À titre de première organisation mondiale de nationalisme noir avec une section au Canada, l'Universal Negro Improvement Association (Association universelle pour la promotion des Noirs ou UNIA) a joué un rôle déterminant en favorisant l'unité et la fierté des Canadiens d'ascendance africaine. L'UNIA a établi un cadre organisationnel dans lequel les Canadiens noirs pouvaient développer leurs talents et exercer des fonctions de leadership à une époque où de telles occasions leur étaient refusées ailleurs. Les Liberty Halls de l'UNIA, des salles louées ou appartenant à l'organisation, constituaient des centres d'activité politique, sociale et culturelle pour les Canadiens noirs à une époque où ils avaient peu accès à des endroits permettant des rassemblements communautaires. L'Association a consolidé le leadership des Canadiens d'origine antillaise, liant encore plus étroitement les uns aux autres les membres de ce groupe ethnique motivé et à un réseau national et international de fiers militants noirs.

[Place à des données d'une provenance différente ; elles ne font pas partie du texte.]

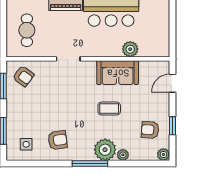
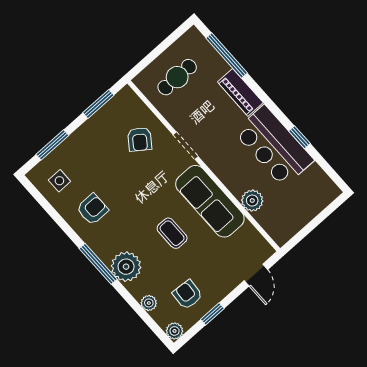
sofa: (118, 73) -> (210, 201), width x1.36
armchair: (23, 76) -> (140, 139), moved
door: (172, 83) -> (256, 275), swing flipped
armchair: (58, 140) -> (92, 209), turned -82
plant: (123, 155) -> (149, 303), moved

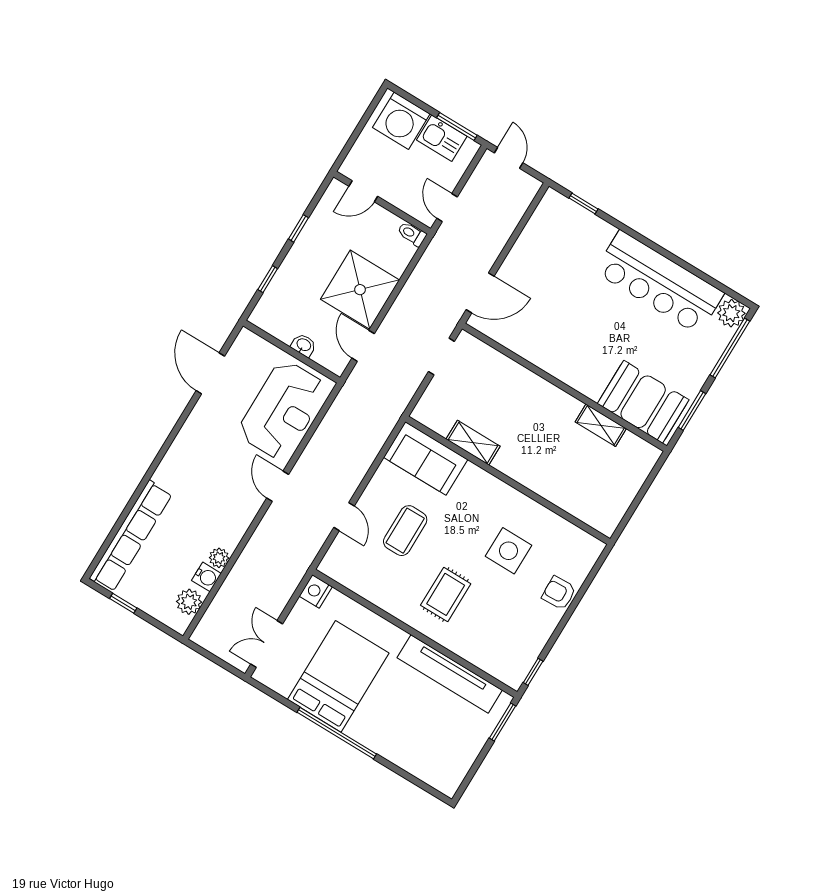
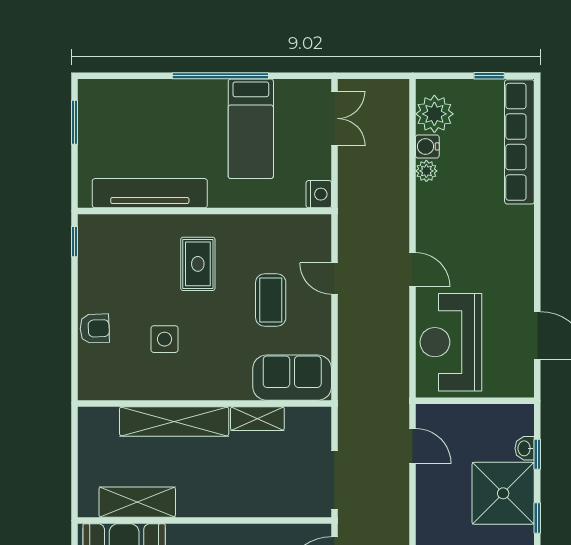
shower: (360, 290) -> (503, 493), moved
washbasin: (304, 345) -> (525, 448), moved, turned 90
doorway: (441, 357) -> (334, 480), width x1.38
shelving: (601, 425) -> (137, 502), width x1.50, depth x1.33
shelving: (541, 481) -> (174, 421), added
side table: (509, 551) -> (165, 339), width x0.73, depth x0.73
plant: (189, 602) -> (434, 114), width x1.36, depth x1.36
bed: (338, 676) -> (251, 129), width x0.67
window: (503, 722) -> (74, 122), moved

L'UNIA a été fondée en Jamaïque en 1914 par Marcus Mosiah Garvey. En moins d'une décennie, elle a évolué pour finalement devenir l'organe central du plus important mouvement nationaliste noir mondial de l'histoire, comptant plus de 1 000 sections dans 40 pays. En juin 1919, la première division canadienne de l'UNIA a ouvert ses portes à Montréal, suivie de près par celle de Toronto en décembre de la même année. En 1922, l'UNIA comptait 32 sections au Canada, s'étendant géographiquement de Sidney, en Nouvelle-Écosse, à Victoria, en Colombie-Britannique. Un quart des Canadiens noirs, soit près de 5 000 personnes, auraient été membres de l'UNIA à son apogée au début des années 1920. Après la mort de Garvey en 1940, les activités de l'organisation et le nombre de membres ont commencé à décliner. La division de Toronto a fermé ses portes en 1982, mais celle de Montréal continue aujourd'hui d'offrir des services.

Historiquement, de nombreux postes de cadres de l'UNIA étaient occupés par des hommes et des femmes qui présidaient des réunions hebdomadaires, des conférences régionales et des colloques internationaux en plus de recueillir des fonds, d'organiser des cours et de diriger des groupes sociaux et culturels subsidiaires comme les Black Cross Nurses, la School of African Philosophy et le Literary Club, entre autres. En confiant des rôles de leadership aux membres de l'organisation, l'UNIA cultivait délibérément une classe de dirigeants noirs au Canada à une époque où de telles possibilités étaient limitées. La majorité des activités de l'UNIA se déroulaient dans les Liberty Halls, salles dont l'achat représentait un accomplissement majeur pour les sections du Canada. À l'exception des églises, il s'agissait de l'un des rares endroits où les Canadiens noirs avaient le droit de se rassembler en grand nombre.

Le succès de l'UNIA au Canada est étroitement associé aux Antillais, qui composaient la majorité de ses membres au Canada, et qui étaient particulièrement prédominants dans les grands centres urbains et en Nouvelle-Écosse. En plus de les mettre en relation avec des membres de l'UNIA partout dans le monde et une diaspora mondiale de migrants économiques originaires des Antilles, l'UNIA constituait pour les immigrants afro-antillais un instrument leur permettant d'atténuer le racisme systémique qui réduisait leur capacité à trouver un logement et un emploi et qui limitait leurs activités sociales. Les dirigeants antillais de l'UNIA sont des modèles d'engagement et de militantisme pour les membres de leur propre communauté et pour l'ensemble des Canadiens et des Canadiennes.